It's pretty easy to write a brute force solution. Recursion isn't needed.
Code:
#include <stdio.h>
#include <string.h>
void print_segmented_strings(const char *s, int len) {
printf("%s:\n", s);
// Loop through all possible division points.
for (int i = 1; i < len - 1; ++i)
for (int j = i + 1; j < len; ++j) {
// Check that the segments contain the same number of a's.

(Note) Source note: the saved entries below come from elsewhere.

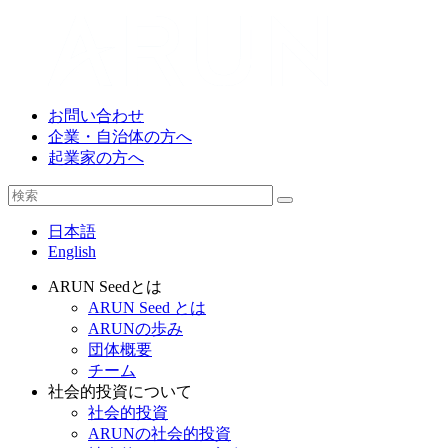
お問い合わせ
企業・自治体の方へ
起業家の方へ
日本語
English
ARUN Seedとは
ARUN Seed とは
ARUNの歩み
団体概要
チーム
社会的投資について
社会的投資
ARUNの社会的投資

int cnt1 = 0, cnt2 = 0, cnt3 = 0;
for (int k = 0; k < i; ++k) if (s[k] == 'a') ++cnt1;
for (int k = i; k < j; ++k) if (s[k] == 'a') ++cnt2;
if (cnt1 != cnt2) continue;
for (int k = j; k < len; ++k) if (s[k] == 'a') ++cnt3;
if (cnt2 != cnt3) continue;
// Print the segmented string.
printf(" (");
for (int k = 0; k < i; ++k) putchar(s[k]);
printf(",");
for (int k = i; k < j; ++k) putchar(s[k]);
printf(",");
for (int k = j; k < len; ++k) putchar(s[k]);
printf(")\n");
}
}
int main() {
const char *s[] = {
"ababa",
"bbbbb",
"ababb",
"baababbbabaababbaa",
"abababababa",
"aaaaaa",
NULL
};
for (int i = 0; s[i]; ++i)
print_segmented_strings(s[i], strlen(s[i]));
return 0;
}
Output:
Code:
ababa:
(a,ba,ba)
(a,bab,a)
(ab,a,ba)
(ab,ab,a)
bbbbb:
(b,b,bbb)
(b,bb,bb)
(b,bbb,b)
(bb,b,bb)
(bb,bb,b)
(bbb,b,b)
ababb:
baababbbabaababbaa:
(baaba,bbbabaa,babbaa)
(baaba,bbbabaab,abbaa)
(baabab,bbabaa,babbaa)
(baabab,bbabaab,abbaa)
(baababb,babaa,babbaa)
(baababb,babaab,abbaa)
(baababbb,abaa,babbaa)
(baababbb,abaab,abbaa)
abababababa:
(aba,baba,baba)
(aba,babab,aba)
(abab,aba,baba)
(abab,abab,aba)
aaaaaa:
(aa,aa,aa)